Edweard Bhesania listens to the performance of Cheryl Frances-Hoad, Richter, Takemitsu and Debussy at London’s Kings Place on 14 March 2024 

Yehudi Menuhin School. Photo: Nigel Luckhurst

Yehudi Menuhin School. Photo: Nigel Luckhurst

As music colleges have done for some years, the Yehudi Menuhin School (under music director Ashley Wass) also artistically curates programming across its concerts. This season’s theme has been ‘the elements’, which figured in this Leavers’ Concert. Seventeen students appeared in chamber groups or as soloists, and as many again formed the string orchestra for Max Richter’s Four Seasons Recomposed.

The players in Cheryl Frances-Hoad’s piano quintet The Whole Earth Dances drew out the contrast between episodes of sharp violence and unfurling tendrils (relating respectively to Ted Hughes’s poems Thistles and Ferns); and there was notably sophisticated co-ordination between violinist Slavina Teneva and violist Clara-Sophia Wernig. Takemitsu’s more abstract Between Tides is harder to bring off, but a different group of players conveyed its spare beauty.

 After an atmospheric performance of three of Debussy’s piano Préludes, arranged for guitar and four string instruments by Menuhin guitar professor Richard Wright, four soloists took turns to front Richter’s Four Seasons Recomposed.
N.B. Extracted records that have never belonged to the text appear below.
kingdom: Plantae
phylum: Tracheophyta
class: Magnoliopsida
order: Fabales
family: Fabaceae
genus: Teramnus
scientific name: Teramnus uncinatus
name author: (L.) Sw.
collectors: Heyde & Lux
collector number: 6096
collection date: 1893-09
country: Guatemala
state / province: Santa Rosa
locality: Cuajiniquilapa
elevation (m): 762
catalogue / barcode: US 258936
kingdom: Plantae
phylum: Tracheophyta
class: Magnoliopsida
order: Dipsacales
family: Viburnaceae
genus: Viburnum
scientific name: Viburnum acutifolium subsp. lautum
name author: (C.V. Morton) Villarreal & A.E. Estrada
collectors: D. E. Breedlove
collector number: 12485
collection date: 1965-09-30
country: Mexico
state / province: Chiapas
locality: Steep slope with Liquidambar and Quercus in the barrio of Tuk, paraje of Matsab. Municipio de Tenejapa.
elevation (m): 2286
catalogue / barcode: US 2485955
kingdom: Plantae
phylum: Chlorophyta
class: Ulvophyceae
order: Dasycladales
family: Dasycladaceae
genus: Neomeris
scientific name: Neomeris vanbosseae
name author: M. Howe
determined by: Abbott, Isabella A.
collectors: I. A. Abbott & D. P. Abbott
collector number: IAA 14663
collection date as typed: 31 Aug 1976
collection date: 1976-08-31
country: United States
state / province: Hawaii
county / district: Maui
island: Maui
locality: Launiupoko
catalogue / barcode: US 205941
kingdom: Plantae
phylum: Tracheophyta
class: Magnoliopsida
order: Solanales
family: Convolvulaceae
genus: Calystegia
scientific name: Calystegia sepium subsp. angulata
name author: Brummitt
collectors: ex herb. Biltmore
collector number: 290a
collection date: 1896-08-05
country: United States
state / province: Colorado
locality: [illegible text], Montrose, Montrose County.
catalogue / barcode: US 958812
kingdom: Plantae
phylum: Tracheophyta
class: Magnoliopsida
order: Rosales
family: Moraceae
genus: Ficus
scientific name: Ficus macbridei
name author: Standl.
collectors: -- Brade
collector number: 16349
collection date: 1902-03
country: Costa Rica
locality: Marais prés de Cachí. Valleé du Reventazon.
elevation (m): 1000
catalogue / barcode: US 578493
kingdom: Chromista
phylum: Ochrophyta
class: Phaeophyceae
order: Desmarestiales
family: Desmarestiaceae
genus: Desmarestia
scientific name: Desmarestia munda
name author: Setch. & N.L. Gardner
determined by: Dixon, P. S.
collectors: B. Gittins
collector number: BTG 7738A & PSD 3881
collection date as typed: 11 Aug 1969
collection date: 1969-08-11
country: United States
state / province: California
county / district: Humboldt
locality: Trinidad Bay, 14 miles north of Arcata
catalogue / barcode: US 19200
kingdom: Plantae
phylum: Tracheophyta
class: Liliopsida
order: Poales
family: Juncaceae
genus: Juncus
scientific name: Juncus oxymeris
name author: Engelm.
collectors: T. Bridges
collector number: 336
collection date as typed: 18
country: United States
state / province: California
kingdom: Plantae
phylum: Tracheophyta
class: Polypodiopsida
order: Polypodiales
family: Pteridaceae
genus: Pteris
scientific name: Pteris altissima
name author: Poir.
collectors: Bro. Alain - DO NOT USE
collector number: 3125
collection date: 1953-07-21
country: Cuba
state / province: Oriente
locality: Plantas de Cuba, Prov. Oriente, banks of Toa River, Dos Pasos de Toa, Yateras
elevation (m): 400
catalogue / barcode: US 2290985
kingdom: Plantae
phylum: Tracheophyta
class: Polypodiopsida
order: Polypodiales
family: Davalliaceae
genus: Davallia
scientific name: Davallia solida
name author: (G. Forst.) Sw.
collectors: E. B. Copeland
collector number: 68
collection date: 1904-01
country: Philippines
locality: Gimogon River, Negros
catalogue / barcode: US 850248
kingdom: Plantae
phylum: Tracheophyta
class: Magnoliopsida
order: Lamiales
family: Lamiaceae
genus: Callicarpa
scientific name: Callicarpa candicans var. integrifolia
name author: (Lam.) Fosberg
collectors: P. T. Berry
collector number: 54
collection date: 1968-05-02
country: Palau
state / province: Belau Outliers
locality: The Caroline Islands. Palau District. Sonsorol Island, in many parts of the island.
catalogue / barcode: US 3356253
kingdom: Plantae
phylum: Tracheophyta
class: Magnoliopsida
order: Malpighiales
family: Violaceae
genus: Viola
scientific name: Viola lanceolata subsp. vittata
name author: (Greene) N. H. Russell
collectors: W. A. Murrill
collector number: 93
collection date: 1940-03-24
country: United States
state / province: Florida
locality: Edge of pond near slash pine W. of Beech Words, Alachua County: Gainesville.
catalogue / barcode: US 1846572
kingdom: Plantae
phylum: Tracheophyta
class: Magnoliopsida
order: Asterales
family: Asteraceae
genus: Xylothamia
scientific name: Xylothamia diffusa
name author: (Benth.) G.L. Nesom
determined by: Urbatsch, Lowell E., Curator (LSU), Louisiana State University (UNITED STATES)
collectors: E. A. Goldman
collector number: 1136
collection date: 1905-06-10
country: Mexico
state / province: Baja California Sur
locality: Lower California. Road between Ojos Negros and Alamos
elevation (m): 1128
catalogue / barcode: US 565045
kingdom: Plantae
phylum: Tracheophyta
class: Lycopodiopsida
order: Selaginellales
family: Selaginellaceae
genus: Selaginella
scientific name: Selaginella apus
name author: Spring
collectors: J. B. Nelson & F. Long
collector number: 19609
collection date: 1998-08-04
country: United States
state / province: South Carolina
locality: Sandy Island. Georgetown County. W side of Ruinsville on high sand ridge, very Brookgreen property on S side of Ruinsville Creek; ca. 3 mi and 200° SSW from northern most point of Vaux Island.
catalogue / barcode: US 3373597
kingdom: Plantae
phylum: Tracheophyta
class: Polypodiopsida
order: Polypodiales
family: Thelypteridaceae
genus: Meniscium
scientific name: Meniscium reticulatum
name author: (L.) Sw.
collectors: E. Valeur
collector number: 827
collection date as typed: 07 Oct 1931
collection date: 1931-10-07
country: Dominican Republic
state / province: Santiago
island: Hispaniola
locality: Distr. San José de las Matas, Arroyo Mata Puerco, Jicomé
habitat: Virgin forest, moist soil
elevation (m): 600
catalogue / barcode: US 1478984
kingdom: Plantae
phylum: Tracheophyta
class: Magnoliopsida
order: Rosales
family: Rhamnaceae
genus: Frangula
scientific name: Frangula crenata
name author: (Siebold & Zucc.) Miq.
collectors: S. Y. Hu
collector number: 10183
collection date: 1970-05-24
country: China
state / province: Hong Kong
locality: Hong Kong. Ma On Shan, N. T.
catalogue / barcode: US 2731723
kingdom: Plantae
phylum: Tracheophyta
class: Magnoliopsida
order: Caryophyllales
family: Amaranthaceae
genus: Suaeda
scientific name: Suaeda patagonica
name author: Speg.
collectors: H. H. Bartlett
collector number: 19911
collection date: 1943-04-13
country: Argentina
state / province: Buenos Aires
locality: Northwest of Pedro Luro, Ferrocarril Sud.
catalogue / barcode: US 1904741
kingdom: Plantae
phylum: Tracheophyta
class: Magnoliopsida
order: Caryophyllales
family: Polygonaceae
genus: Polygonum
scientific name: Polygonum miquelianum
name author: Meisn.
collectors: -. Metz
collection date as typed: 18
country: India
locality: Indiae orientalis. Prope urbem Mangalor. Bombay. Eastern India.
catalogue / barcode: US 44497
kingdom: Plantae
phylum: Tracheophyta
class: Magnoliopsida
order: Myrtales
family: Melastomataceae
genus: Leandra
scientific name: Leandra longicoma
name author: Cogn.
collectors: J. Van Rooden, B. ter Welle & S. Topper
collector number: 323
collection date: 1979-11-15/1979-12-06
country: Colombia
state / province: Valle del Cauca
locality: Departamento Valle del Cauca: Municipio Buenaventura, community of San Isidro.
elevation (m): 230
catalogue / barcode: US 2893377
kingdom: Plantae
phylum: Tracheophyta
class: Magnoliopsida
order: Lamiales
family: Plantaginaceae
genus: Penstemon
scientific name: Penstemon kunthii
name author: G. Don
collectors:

Each of the soloists – Anna Zilberbord, Chloe Lui, Vadym Perig and Sasha Parker – played (and led) with great assurance. It was also heartening to hear four very distinctive musical personalities, as well as the energetic commitment of their fellow students in the string orchestra. The audience was naturally biased, but its enthusiastic applause was fully deserved.